Toy example: portfolio selection from mundanes

Suppose the entire class of mundanes comprises 500 shares, with these payoffs: 250 give a 20% loss, and 250 give a 30% gain. (Note that there are 5 times as many mundanes as potential moonshots.)

As before, we select 10 shares for our portfolio, and make equal investments in each of them.

If we select at random, the expected portfolio return is 5%.

If we select mundanes with a 60% false positive rate – the same disappointment-tolerant strategy which produced a positive 20% return from the potential moonshots class above – then our expected return is nil (0.1 x 0.8 x 6 + 0.1 x 1.3  x 4 = 1.0).  In this case, a 60% false positive rate produces a lower result than chance; the disappointment-tolerant selection strategy which worked for moonshots doesn’t work for mundanes.

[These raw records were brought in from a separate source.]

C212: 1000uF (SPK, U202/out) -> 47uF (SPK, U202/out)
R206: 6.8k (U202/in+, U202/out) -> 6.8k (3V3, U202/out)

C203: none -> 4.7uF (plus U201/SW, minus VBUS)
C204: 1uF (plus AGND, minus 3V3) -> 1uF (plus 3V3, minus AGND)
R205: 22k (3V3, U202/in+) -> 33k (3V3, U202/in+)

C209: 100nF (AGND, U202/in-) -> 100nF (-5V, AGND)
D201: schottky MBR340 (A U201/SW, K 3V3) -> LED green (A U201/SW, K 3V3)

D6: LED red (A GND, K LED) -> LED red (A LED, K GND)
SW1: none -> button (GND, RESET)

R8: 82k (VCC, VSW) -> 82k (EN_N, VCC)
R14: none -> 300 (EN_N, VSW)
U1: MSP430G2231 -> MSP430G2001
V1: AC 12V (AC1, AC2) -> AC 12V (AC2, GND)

To achieve a positive return from mundanes, we need to penalise false positives more heavily. Say we tighten our selection criteria to reduce the false positive rate to 40%. Then our expected return is 0.1 x 0.8 x 4 + 0.1 x 1.3 x 6 = 10%.  With the false positive rates of 30%, 20%, 10%, and 0%, the expected returns are 15%, 20%, 25%, and 30%.

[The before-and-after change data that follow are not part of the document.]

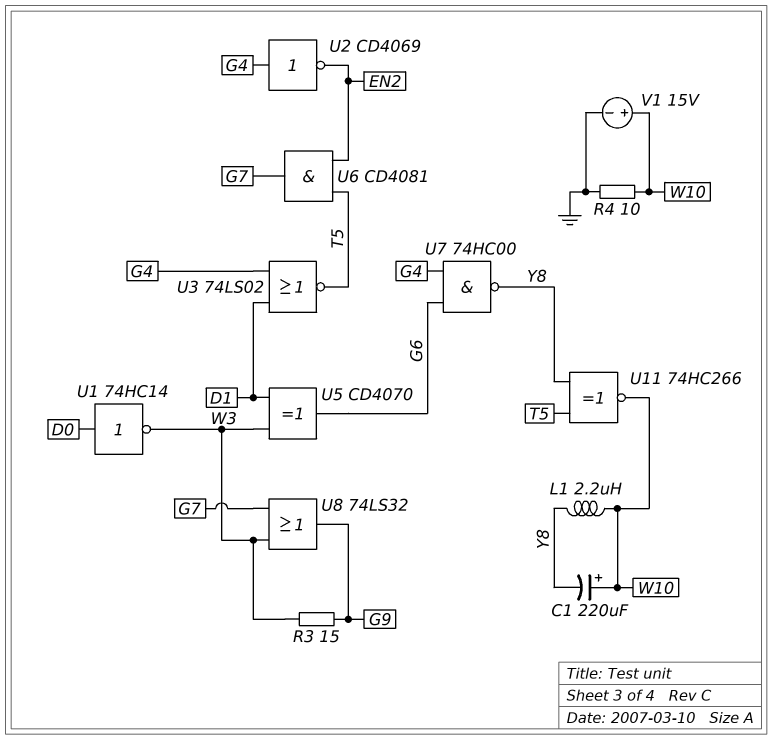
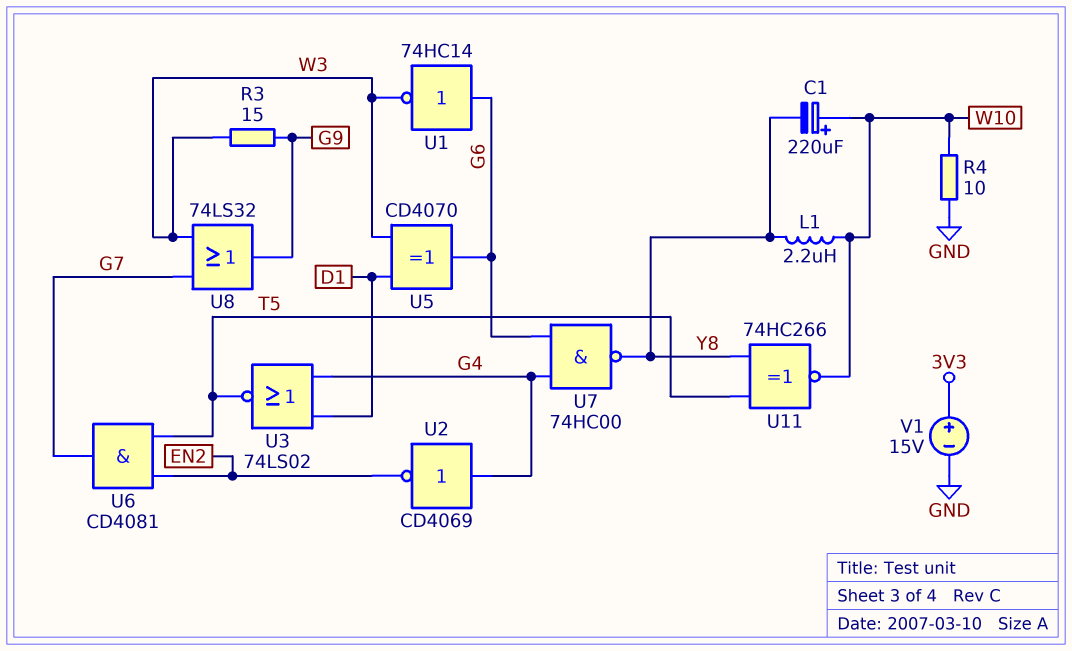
U1: NOT 74HC14 (in D0, out W3) -> NOT 74HC14 (in G6, out W3)
V1: 15V (plus W10, minus GND) -> 15V (plus 3V3, minus GND)

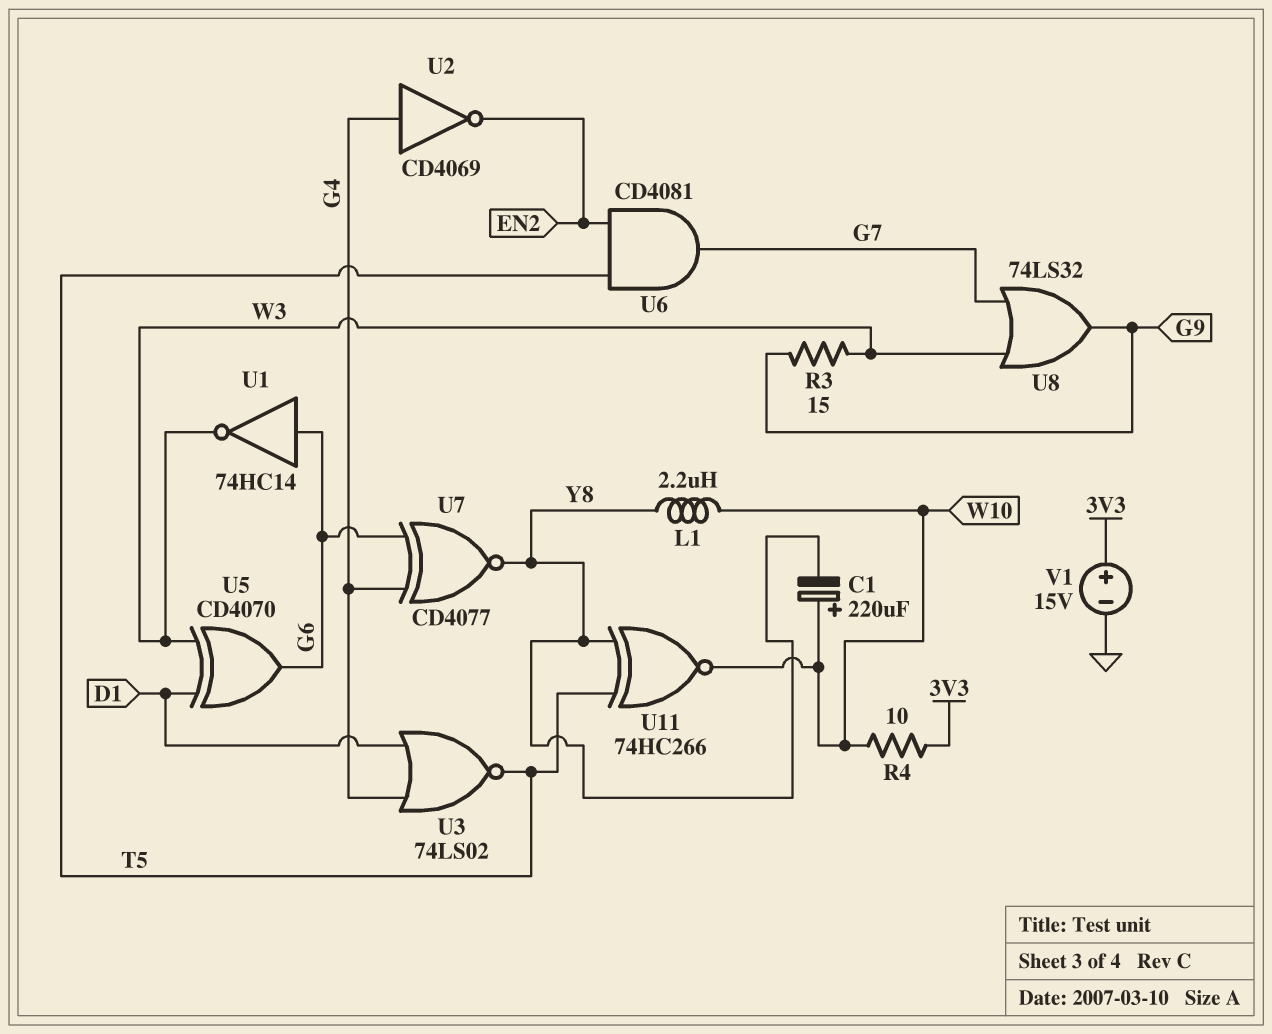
R4: 10 (GND, W10) -> 10 (3V3, W10)
U7: NAND 74HC00 (in G4, in G6, out Y8) -> XNOR CD4077 (in G4, in G6, out Y8)

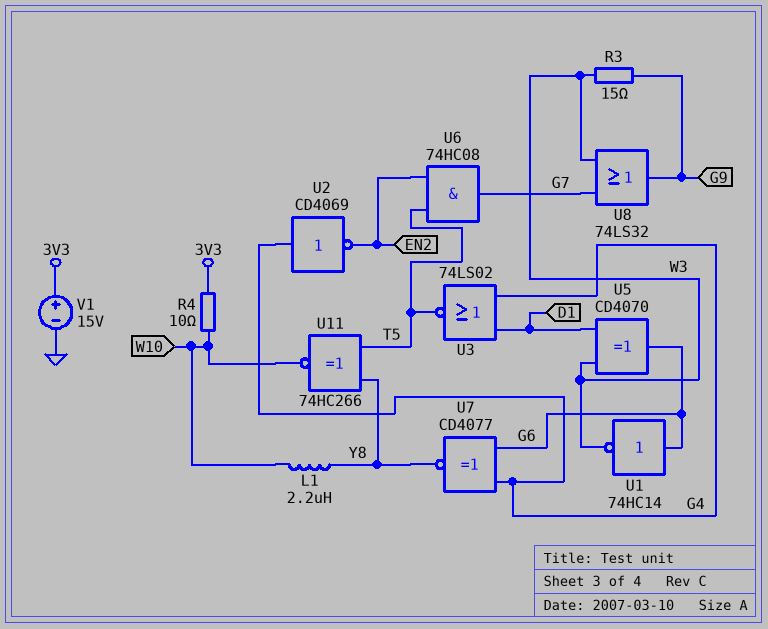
C1: 220uF (plus W10, minus Y8) -> none
U6: AND CD4081 (in EN2, in T5, out G7) -> AND 74HC08 (in EN2, in T5, out G7)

By tightening our selection criteria, we also probably increase the false negative rate – that is we reject some hits. But we don’t care much, because no single mundane makes a big difference to the portfolio, and there are always hundreds more mundane hits to find.

Other observations

In advocating raised tolerance for false positives when selecting potential moonshots, I am not saying that we should set out to make careless judgments.  We should strive to avoid ex-ante errors of analysis; but we also need to accept that even diligent judgement may lead to a high rate of ex-post disappointments, and we need to be comfortable with this pattern of outcomes.   

A problem with advocating higher tolerance for false positives for selecting potential moonshots is that shares are not labelled as belonging to one or other of these categories.  The categorisation is itself a matter of judgment. I have no solution to this.

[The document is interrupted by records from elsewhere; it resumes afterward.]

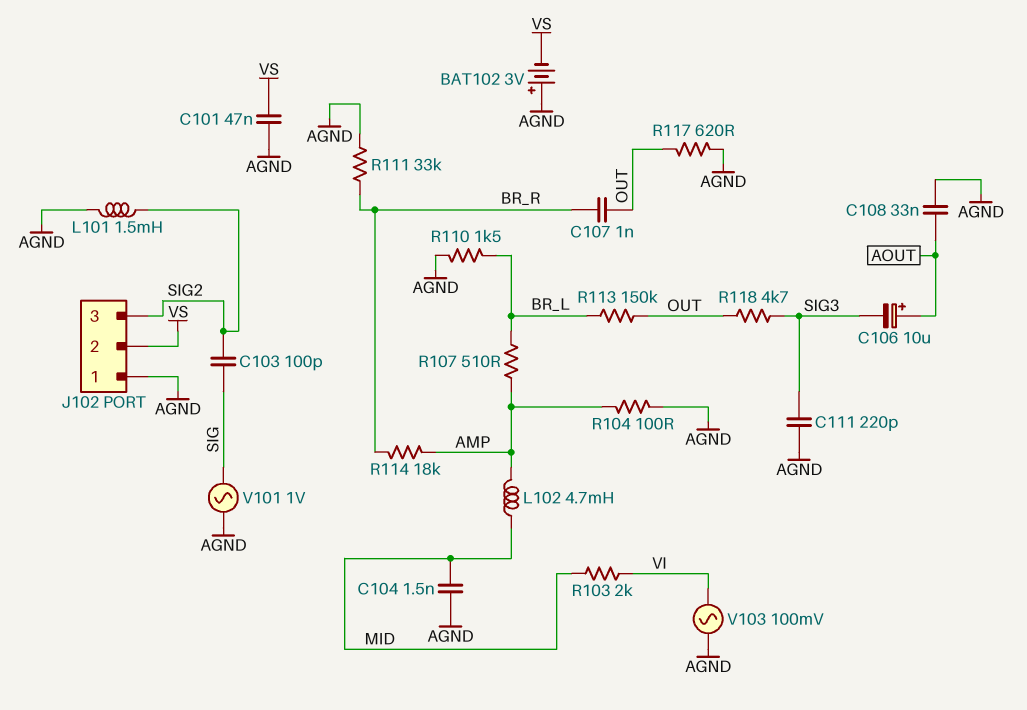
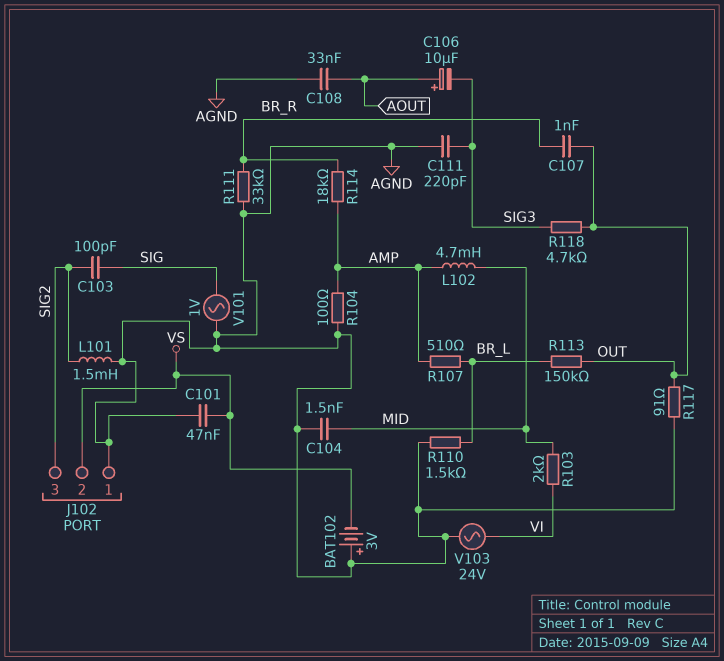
R117: 620 (AGND, OUT) -> 91 (AGND, OUT)
V103: AC 100mV (AGND, VI) -> AC 24V (AGND, VI)

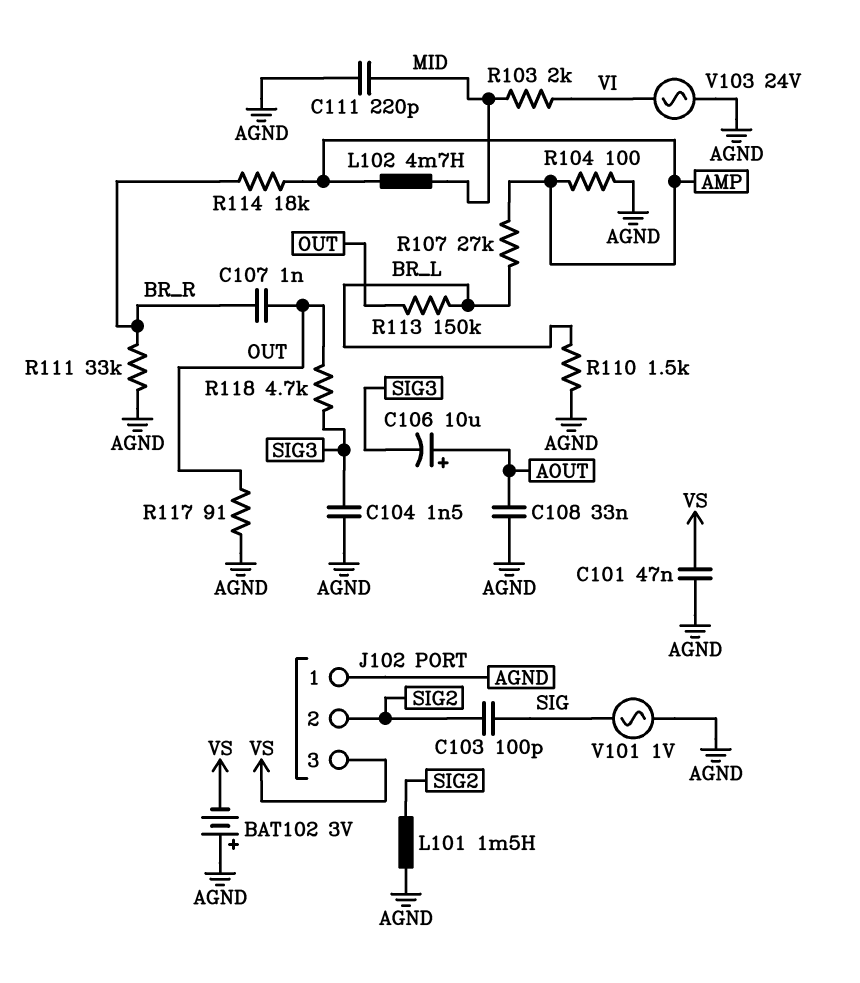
C104: 1.5nF (AGND, MID) -> 1.5nF (AGND, SIG3)
C111: 220pF (AGND, SIG3) -> 220pF (AGND, MID)
J102 pin 2: VS -> SIG2
J102 pin 3: SIG2 -> VS
R107: 510 (AMP, BR_L) -> 27k (AMP, BR_L)

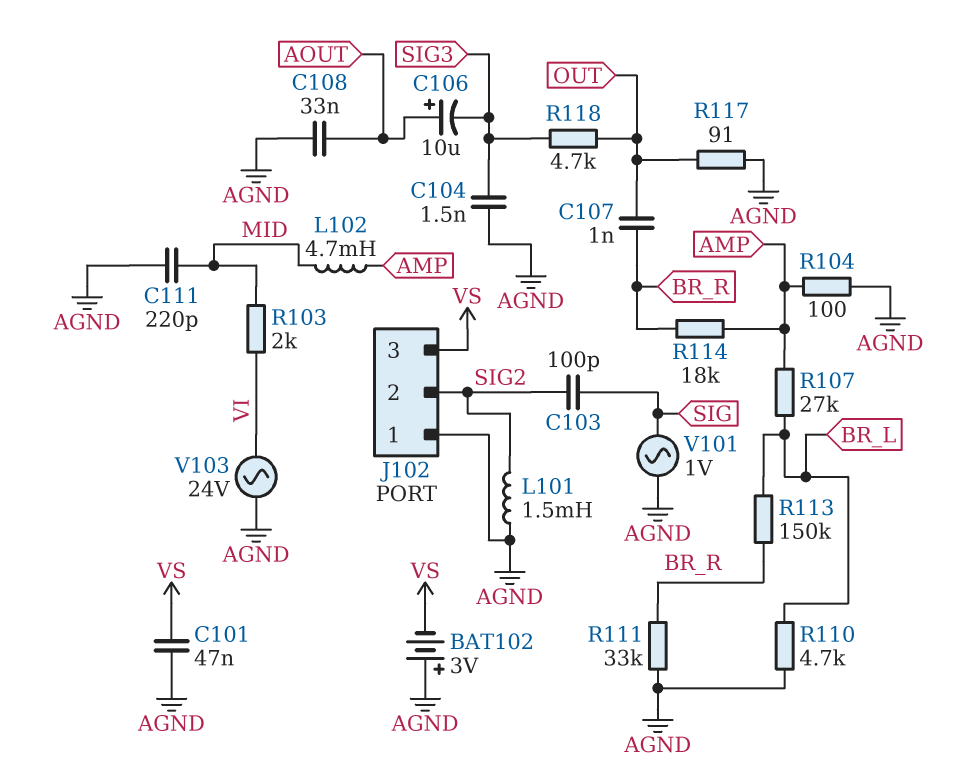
R110: 1.5k (AGND, BR_L) -> 4.7k (AGND, BR_L)
R113: 150k (BR_L, OUT) -> 150k (BR_L, BR_R)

How do we increase the false positive rate for moonshots?  The most obvious way is just to be (a little) more credulous when assessing potential moonshots, and conversely for mundanes.  To formalise this, one can use looser requirements for current financial metrics when assessing moonshots. 

Another way might be to apply an inclusive checklist for potential moonshots, and a disqualifying checklist for mundanes. 

By inclusive checklist I mean that the presence of certain positive features (say a management team with exceptional previous start-up success) guarantees inclusion in the portfolio largely irrespective of other any concerns. By disqualifying checklist I mean that the presence of certain negative features (say Debt > 3 x EBITDA, or large share sales by insiders) guarantees exclusion from the portfolio, irrespective of any other merits of the company.

One extant manifestation of my suggested strategy “fatter-tailed and/or right-skew returns => be more tolerant of false positives” is the tech start-up sector.  For angel investors in tech start-ups, most investments are duds, but they hope to more than make up for this with a few big hits.  Peter Thiel (of Paypal / Facebook fame) suggests that to a first approximation, an angel investors achieve a positive portfolio return only if their single best investment ends up being worth more than all the others combined.  

Update (21 October 2012): Paul Graham makes much the same point: angel investors in tech start-ups are Black Swan farming.